L'aria era greve. Il Cristo sopra il letto. Due occhi senza luce spuntarono da capelli avviluppati dal sudore. "Parlami. Dimmi qualcosa" sussurrò la voce dal suo deserto freddo rannicchiato dal dolore. "Ti ho detto tutto. Del vento che disegna le foglie sopra il vetro. Della ferrovia del nonno quando a sera. Del perdere o vincere quella briscolata che non finiva mai. Delle tue labbra arricciate quando perdevi. Della nanna che cantavi a me perchè sognassi un mondo dove non esiste il male. Anche l'Ave Maria t'ho recitato. Non so dirti più nulla" Inaspettata e autoritaria si levò una voce forse spuntata dalle radici dei capelli: "E allora guardami!" Mi corse un brivido lungo tutto il corpo. Lasciai che fosse il Cristo ad aver pietà con l'ungere quegli occhi mentre abbassavo i miei. Poi la donna indifferente voltò la testa in un punto imprecisato del soffitto nel mentre lamentoso rendeva vivo il ritornello: "A go la péssa" . Mi scosse quel respiro rantolato e soffiato a terra io piegata in due per l'impotenza a fare.

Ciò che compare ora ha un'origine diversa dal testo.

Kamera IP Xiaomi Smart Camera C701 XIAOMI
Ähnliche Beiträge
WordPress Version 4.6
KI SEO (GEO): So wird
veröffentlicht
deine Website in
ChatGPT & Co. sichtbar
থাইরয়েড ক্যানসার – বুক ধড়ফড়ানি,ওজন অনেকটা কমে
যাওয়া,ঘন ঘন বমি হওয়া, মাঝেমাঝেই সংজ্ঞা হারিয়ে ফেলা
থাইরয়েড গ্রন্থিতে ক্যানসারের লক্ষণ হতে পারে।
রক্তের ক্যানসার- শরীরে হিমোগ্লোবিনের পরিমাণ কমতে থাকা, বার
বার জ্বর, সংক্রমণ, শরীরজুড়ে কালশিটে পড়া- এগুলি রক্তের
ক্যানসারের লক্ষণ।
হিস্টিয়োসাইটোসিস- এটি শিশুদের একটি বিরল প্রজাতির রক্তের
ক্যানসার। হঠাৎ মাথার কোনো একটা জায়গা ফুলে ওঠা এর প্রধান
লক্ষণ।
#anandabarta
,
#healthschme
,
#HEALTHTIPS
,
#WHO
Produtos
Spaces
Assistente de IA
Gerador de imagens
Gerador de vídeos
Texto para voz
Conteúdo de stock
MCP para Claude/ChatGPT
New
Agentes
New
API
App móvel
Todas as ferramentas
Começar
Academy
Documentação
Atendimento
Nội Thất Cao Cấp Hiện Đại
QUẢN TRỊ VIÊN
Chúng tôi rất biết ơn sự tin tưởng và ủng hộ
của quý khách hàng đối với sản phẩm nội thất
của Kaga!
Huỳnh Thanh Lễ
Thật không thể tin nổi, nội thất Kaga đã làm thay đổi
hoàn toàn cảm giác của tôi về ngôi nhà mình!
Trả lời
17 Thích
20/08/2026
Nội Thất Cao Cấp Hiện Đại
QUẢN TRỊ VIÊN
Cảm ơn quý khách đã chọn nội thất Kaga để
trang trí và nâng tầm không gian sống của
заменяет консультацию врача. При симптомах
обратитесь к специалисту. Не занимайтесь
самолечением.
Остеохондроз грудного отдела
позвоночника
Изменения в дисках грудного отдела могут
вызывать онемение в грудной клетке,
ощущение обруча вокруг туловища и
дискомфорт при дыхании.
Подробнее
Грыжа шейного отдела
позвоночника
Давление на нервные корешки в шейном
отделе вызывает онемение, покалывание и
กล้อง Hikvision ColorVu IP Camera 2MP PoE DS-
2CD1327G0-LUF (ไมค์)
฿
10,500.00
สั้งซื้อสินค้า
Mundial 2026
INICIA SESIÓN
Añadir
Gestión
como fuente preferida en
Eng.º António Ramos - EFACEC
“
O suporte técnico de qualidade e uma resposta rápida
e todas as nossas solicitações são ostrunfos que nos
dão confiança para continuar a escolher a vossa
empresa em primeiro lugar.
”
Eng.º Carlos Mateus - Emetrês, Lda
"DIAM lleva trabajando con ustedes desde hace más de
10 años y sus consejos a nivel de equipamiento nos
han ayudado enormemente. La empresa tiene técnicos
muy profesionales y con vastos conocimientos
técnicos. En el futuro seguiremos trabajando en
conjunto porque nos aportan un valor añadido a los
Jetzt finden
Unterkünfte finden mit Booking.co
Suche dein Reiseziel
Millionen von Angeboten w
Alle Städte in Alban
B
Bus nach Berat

L'aria si era fatta umida. I tronchi degli alberi un residuato sbiadito di rosso. D'incerta direzione qualcuno strideva la ghiaia. Il volto di cera appena rosato. Le pareti grigie svuotate da ogni luce. L'indifferenza fatta volontà che non conosce ruggine.
Con un occhio rivedo tutta la scena. L'altro occhio recupera il "non capito" d'allora.
Ritorno a quella realtà come a un sogno. Penso :" Chi è fallito resta fallito e chi ha vinto ha vinto tutto,anche il tempo,anche la morte. Vero e vivo al di là della fine del corpo.
Eppure cosa non darei perchè questa parte del mondo ancora potesse appartenermi per ritrovarlo intatto con la sua lotta di domande e botta contesa per risposta.